** Opening GIVEN PASSAGE block **

P: Provide support for Linux (2011)

  • April 27, 2011
  • 280 replies
  • 86100 views

I was wondering if Adobe released any Photoshop versions for Linux? Because I looked everywhere in Adobe's site but I could not find any information.

280 replies

Participant
August 20, 2025

Is there any chance Adobe will be configuring photoshop to run natively on linux platforms , from what I'm seeing around various forums and posts more and more users are migrating away from Microsoft and installing a linux based distro , I know you can run both with a dual boot system, but thats not the same. Further, I'm not interested in the workarounds to make it happen as there is always some sort of trade off which is not an option for me.

 

Regards John

Conrad_C
Community Expert
Community Expert
August 21, 2025

The chances are low.

 

It's been discusssed for many years, there is an existing feature request with 32 pages of comments.

The request was submitted in April 2011.

The thread was closed to comments over 14 years later, after the request was marked “Declined.”

 

From what I understand, it isn’t just about market share, porting over one application’s code, or how many Linux users are interested in paying a non-trivial subscription fee, although those are all factors. It’s also about the availability on Linux of the wide range of foundation technologies that the applications rely on, such as color management, printing, fonts, HDR display support, etc. which are provided by macOS and Windows, as well as how willing Adobe is to port over all of their cloud sync technologies that tie the apps together (Creative Cloud Libraries, Adobe Fonts, Cloud Documents…) which Adobe considers non-optional. And which distro to settle on. But I admit I don’t know how mature the OS technologies are on Linux.

davepastern
Participant
August 14, 2025

Please offer consumers options to run Photoshop and LRc natively on GNU/Linux workstations.  

 

OS X has around ~8% of the desktop users worldwide and GNU/Linus is around 4%.  

 

It would garner much respect from the open source community.

 

Cheers,

 

Dave

Participant
December 5, 2024

Photoshop for Linux is required. This is how Steam Deck is currently, it is designed not only for games and could easily attract new subscribers.

** Closing GIVEN PASSAGE block **
** Opening RECORDED INFORMATION block **

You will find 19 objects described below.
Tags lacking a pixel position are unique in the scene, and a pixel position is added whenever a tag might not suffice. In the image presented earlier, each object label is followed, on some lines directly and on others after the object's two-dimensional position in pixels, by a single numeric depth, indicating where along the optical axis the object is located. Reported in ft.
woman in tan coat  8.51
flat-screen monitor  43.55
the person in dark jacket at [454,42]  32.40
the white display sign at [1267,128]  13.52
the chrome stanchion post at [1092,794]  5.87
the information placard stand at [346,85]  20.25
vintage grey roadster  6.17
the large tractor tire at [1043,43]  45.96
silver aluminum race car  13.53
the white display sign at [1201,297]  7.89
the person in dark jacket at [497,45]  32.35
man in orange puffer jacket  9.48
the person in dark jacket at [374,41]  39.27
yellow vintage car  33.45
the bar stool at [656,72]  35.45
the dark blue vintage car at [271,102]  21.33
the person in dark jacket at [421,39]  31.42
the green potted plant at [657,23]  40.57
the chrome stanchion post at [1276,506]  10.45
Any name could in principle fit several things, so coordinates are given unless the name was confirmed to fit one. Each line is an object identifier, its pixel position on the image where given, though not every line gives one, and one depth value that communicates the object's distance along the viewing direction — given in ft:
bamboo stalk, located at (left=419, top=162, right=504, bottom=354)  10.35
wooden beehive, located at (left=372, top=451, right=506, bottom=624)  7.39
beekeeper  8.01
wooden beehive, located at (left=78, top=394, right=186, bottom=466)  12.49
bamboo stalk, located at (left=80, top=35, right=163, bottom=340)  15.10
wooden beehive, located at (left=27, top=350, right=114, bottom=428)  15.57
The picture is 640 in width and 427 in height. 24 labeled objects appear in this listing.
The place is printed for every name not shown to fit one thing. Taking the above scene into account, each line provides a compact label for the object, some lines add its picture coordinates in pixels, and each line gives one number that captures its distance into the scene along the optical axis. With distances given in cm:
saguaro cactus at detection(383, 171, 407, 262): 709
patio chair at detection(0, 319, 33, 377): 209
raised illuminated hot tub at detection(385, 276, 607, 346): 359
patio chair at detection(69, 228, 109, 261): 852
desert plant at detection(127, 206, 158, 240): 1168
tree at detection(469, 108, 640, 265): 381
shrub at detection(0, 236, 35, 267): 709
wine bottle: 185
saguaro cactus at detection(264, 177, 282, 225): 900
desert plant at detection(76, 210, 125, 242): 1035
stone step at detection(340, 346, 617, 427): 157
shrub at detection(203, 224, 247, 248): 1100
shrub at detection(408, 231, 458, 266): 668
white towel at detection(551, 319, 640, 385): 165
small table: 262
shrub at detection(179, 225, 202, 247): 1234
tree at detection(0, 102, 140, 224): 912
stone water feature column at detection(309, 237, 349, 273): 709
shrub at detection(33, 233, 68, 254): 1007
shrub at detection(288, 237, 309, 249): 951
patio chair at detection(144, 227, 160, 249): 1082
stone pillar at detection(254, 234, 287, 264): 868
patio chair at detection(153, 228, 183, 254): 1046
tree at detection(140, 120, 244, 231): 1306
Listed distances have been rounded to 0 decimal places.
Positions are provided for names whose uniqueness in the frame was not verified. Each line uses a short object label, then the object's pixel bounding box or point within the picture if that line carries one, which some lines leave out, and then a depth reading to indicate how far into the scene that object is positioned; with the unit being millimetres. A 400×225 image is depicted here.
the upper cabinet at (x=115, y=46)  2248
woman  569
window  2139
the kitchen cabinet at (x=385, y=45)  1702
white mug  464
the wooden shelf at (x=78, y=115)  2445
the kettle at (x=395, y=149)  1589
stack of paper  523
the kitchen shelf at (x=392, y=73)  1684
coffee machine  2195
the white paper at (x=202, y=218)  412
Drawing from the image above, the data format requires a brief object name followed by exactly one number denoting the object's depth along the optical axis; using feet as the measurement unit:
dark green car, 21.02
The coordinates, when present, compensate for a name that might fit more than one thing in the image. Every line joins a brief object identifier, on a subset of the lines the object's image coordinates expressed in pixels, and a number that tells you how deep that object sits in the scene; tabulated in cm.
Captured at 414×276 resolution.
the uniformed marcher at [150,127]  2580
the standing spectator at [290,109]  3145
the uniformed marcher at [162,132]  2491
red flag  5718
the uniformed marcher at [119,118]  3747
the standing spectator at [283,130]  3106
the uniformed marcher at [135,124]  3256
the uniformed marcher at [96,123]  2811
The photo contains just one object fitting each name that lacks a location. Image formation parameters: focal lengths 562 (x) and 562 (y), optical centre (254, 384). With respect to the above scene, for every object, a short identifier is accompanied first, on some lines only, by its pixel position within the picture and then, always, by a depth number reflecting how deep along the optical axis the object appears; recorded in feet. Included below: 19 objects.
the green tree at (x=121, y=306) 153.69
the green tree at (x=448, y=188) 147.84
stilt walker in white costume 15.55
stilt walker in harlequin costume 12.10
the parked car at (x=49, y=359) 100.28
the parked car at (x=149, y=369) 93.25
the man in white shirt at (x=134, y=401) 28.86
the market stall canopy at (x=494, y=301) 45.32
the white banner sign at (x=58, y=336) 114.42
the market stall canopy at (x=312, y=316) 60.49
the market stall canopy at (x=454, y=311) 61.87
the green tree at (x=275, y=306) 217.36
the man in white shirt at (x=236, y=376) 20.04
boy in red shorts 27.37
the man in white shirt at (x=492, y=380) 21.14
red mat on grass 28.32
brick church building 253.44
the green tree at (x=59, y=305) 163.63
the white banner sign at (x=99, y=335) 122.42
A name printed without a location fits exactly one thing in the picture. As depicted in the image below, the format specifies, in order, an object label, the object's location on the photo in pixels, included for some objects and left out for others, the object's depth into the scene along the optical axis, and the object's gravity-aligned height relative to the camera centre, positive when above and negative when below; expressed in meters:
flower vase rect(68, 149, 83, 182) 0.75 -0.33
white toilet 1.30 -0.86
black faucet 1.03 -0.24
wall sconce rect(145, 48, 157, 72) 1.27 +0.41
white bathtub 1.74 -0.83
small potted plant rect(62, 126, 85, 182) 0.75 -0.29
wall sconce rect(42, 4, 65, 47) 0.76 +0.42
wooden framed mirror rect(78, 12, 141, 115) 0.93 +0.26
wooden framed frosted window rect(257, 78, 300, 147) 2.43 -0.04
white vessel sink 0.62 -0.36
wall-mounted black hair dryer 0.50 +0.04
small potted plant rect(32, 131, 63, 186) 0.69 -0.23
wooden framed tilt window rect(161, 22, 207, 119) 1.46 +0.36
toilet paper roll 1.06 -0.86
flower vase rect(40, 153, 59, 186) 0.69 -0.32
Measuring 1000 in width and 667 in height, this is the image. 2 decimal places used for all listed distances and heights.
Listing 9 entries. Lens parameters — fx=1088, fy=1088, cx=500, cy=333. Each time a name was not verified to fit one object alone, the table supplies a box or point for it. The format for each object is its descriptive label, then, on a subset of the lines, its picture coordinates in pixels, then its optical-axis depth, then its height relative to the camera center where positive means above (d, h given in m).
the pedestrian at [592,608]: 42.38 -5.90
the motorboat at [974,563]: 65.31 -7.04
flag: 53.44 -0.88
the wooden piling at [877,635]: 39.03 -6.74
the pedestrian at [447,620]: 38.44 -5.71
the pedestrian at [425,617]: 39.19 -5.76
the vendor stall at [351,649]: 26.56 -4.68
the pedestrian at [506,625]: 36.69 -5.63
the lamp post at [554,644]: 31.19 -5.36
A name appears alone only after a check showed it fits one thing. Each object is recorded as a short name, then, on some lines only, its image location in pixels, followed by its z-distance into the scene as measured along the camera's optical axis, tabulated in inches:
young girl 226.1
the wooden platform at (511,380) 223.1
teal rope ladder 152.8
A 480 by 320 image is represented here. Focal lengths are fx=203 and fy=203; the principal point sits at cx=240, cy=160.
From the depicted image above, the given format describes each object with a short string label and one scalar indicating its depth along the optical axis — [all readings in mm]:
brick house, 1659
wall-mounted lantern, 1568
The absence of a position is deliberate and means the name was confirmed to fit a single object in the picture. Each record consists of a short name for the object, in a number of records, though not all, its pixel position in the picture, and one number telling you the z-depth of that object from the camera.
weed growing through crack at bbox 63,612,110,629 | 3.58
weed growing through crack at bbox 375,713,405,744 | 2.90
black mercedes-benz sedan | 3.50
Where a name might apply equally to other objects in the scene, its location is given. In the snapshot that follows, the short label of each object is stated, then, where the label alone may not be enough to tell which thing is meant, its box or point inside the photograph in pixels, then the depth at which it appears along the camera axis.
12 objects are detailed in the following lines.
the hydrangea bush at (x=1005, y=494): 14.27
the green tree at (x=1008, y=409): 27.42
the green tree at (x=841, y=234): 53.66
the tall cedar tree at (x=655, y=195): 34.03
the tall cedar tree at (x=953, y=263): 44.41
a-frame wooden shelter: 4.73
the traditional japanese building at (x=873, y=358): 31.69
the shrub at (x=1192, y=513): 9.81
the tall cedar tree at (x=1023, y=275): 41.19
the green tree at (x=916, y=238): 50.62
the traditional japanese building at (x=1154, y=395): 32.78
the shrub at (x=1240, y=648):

** Closing RECORDED INFORMATION block **

**TASKS TO CARRY OUT**
a) In the forum thread on Photoshop for Linux, what status was the feature request marked with before the thread was closed to comments?
b) Continue the forum thread on Photoshop for Linux from its last post onward.

**EXERCISE RESPONSES**
a) It was marked "Declined."

b)
Ged_Traynor
Community Expert
Community Expert
December 6, 2024
Participant
August 28, 2024

We need linux support

Park Street Printers
Known Participant
August 15, 2024

After looking into relative performance of the same hardware under different software environments, I have to hope that Adobe phases out support for DirectX, as it is atrociously slow versus Vulkan and especially Metal. I have a friend with a Hackintosh that also runs Windows 11 and Linux (don't remember the distro), and under the Black Magic performance test doodad (my memory for names is very hazy), he gets about 1.7x the framerate for 8k under Vulkan (in Linux) and over 3x with Metal in MacOS. I'm considering trying to go the Hackintosh route for a triple-boot system, too. It's a ton of work, but Metal is amazing. Anyway, since DirectX is so terrible, and Vulkan is now on Windows systems too (I use it a lot), maybe that will be a kind of bridge to eventual (far future?) Linux support? I know that I said it was a non-starter earlier this year, but I do wonder...

Abambo
Community Expert
Community Expert
June 5, 2024
Yep - (1 250 000) over 1 million user it's small group... It's only 30 milion USD form Photoshop only for Linux... By month.

@chiddekel,

 

So you know a million Linux users all wanting to get Photoshop for 30 bucks a month, when they are on a "for free" trip?

 

As has been said before, Adobe as a commercial company, would do porting Creative Cloud to Linux, if there were a chance to expand their business.

ABAMBO | Hard- and Software Engineer | Photographer
Park Street Printers
Known Participant
June 4, 2024

I love Linux, but it's just a non-starter, as has been pointed out many, many times. It makes no business sense to invest all the money, time, and effort to support such a tiny, yet disparate community. I hate MicroSoft and Apple. I've used both Macs (at work) and PCs (home and work) running Adobe programs since 1997. I've been building computers since 1994, and running Linux since 1998.

My coworker's 2017 27" iMac crashes several times a day and hasn't been able to be updated successfully since 2019. (I'm fairly sure this could be fixed by contacting Apple, but I guess we don't want to pay to do it...) The 2020 iMac never has problems, and the four Windows work systems I've built spanning 2013 to 2019 and the two home ones I currently have have never, ever crashed, so OS stability comparisons are moot. (Windows 10 still sucks. 11 sucks harder.)

Anyway, if someone can create an emulator for Linux that will support Photoshop, not the other way around, they'll just get sued into oblivion, so there is ultimately no real chance of ever - EVER - getting Linux support.

I look forward to checking in on this thread in another decade...

Legend
June 4, 2024

Adobe would likely need to start sponsoring a CMS.

https://www.argyllcms.com/

There is also the issue of architectural support. Intel? Qualcomm ARM? Apple? What about video cards? Just nVidia?

Finally, you have the zealots who would scream endlessly about Photoshop and all of its associated add-ons being closed-source and demanding absolute control over what runs and how.

Adobe would be fools to even consider this space.

D Fosse
Community Expert
Community Expert
June 4, 2024

According to what Chris Cox (former Photoshop engineer) once said, Linux has no proper color management support. That may have changed for all I know - but if that's still the case, the whole thing is a non-starter anyway. Photoshop's whole architecture revolves around functional color management.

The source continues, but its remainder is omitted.